This method calls ax.set_yscale("log", nonposy='clip') and ax.set_xscale("log", nonposx='clip') to create a log-log representation. The additional argument nonposx='clip' avoids artefacts in the plot, when the error band extends to negative values (see also https://github.com/matplotlib/matplotlib/issues/8623).

When you call plt.loglog() or plt.semilogy() explicitely in your plotting code and the error band extends to negative values, it is not shown correctly.

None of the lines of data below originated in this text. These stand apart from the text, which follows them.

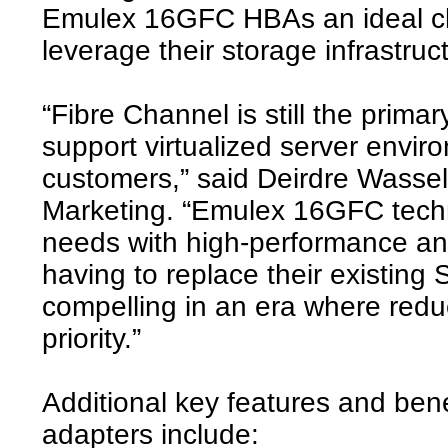
Emulex 16GFC HBAs an ideal cho
leverage their storage infrastruc
“Fibre Channel is still the prim
support virtualized server envir
customers,” said Deirdre Wassel
Marketing. “Emulex 16GFC techn
needs with high-performance an
having to replace their existing
compelling in an era where redu
priority.”
Additional key features and be
adapters include:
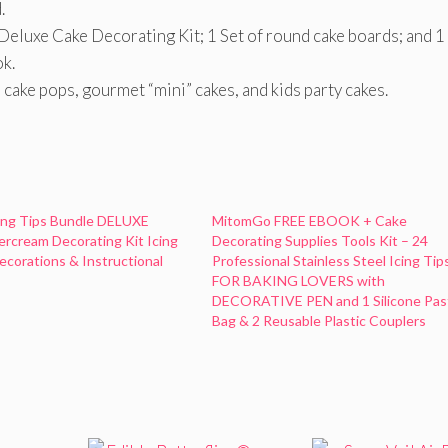
.
1 Deluxe Cake Decorating Kit; 1 Set of round cake boards; and 1
k.
 cake pops, gourmet “mini” cakes, and kids party cakes.
ing Tips Bundle DELUXE
MitomGo FREE EBOOK + Cake
ercream Decorating Kit Icing
Decorating Supplies Tools Kit – 24
corations & Instructional
Professional Stainless Steel Icing Tip
FOR BAKING LOVERS with
DECORATIVE PEN and 1 Silicone Pas
Bag & 2 Reusable Plastic Couplers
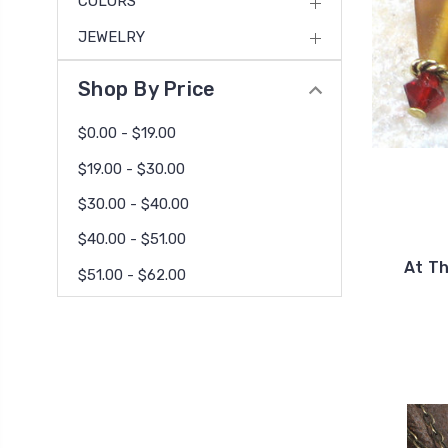
COLORS
JEWELRY
Shop By Price
$0.00 - $19.00
$19.00 - $30.00
$30.00 - $40.00
$40.00 - $51.00
At T
$51.00 - $62.00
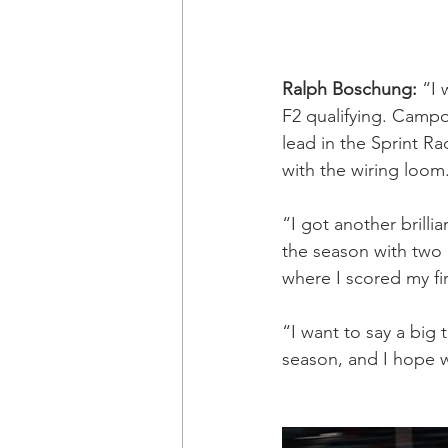
Ralph Boschung: 
“I 
F2 qualifying. Campo
lead in the Sprint R
with the wiring loom
“I got another brilli
the season with two 
where I scored my fi
“I want to say a big 
season, and I hope we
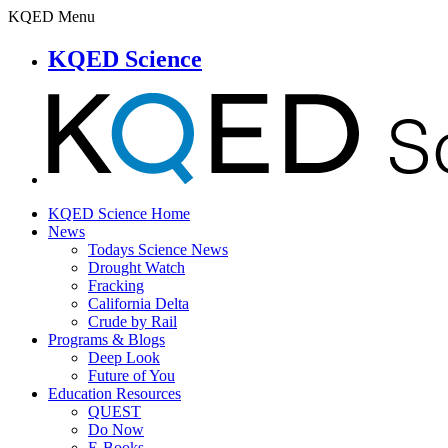
KQED Menu
KQED Science
KQED Science Home
News
Todays Science News
Drought Watch
Fracking
California Delta
Crude by Rail
Programs & Blogs
Deep Look
Future of You
Education Resources
QUEST
Do Now
E-Books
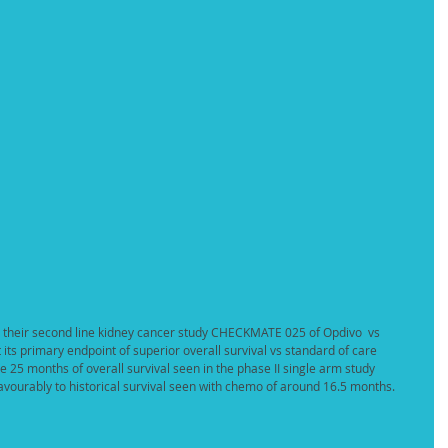
 their second line kidney cancer study CHECKMATE 025 of Opdivo  vs 
its primary endpoint of superior overall survival vs standard of care 
the 25 months of overall survival seen in the phase II single arm study 
ourably to historical survival seen with chemo of around 16.5 months. 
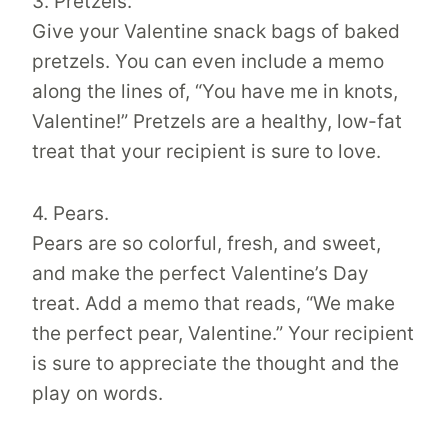
3. Pretzels.
Give your Valentine snack bags of baked
pretzels. You can even include a memo
along the lines of, “You have me in knots,
Valentine!” Pretzels are a healthy, low-fat
treat that your recipient is sure to love.
4. Pears.
Pears are so colorful, fresh, and sweet,
and make the perfect Valentine’s Day
treat. Add a memo that reads, “We make
the perfect pear, Valentine.” Your recipient
is sure to appreciate the thought and the
play on words.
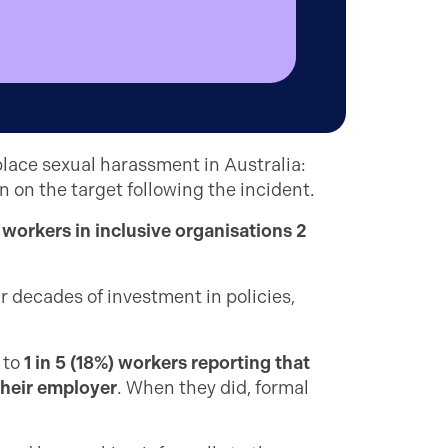
place sexual harassment in Australia:
n on the target following the incident.
h
workers in inclusive organisations 2
 decades of investment in policies,
 to
1 in 5 (18%) workers reporting that
their employer
. When they did, formal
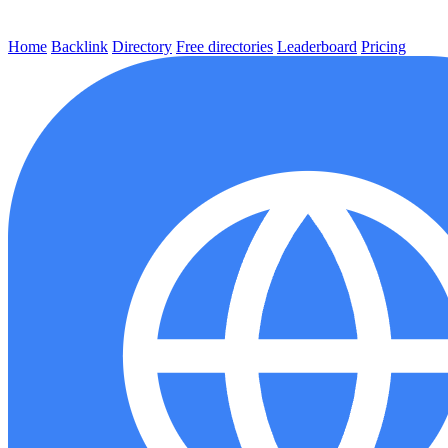
Home
Backlink
Directory
Free directories
Leaderboard
Pricing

To circumvent this issue also use plt.loglog(nonposx='clip', nonposy='clip') or plt.semilogy(nonposy='clip').

Parameters:

ax : Axes, optional: Axis
energy_range : Quantity: Plot range
energy_unit : str, Unit, optional: Unit of the energy axis
flux_unit : str, Unit, optional: Unit of the flux axis
energy_power : int, optional: Power of energy to multiply flux axis with
n_points : int, optional: Number of evaluation nodes
**kwargs : dict: Keyword arguments forwarded to matplotlib.pyplot.fill_between

Returns:

ax : Axes, optional: Axis

spectral_index(energy, epsilon=1e-05)¶

Compute spectral index at given energy.

Parameters:	energy : `Quantity` Energy at which to estimate the index epsilon : float Fractional energy increment to use for determining the spectral index.
Returns:	index : float Estimated spectral index.

to_dict()¶: Convert to dict.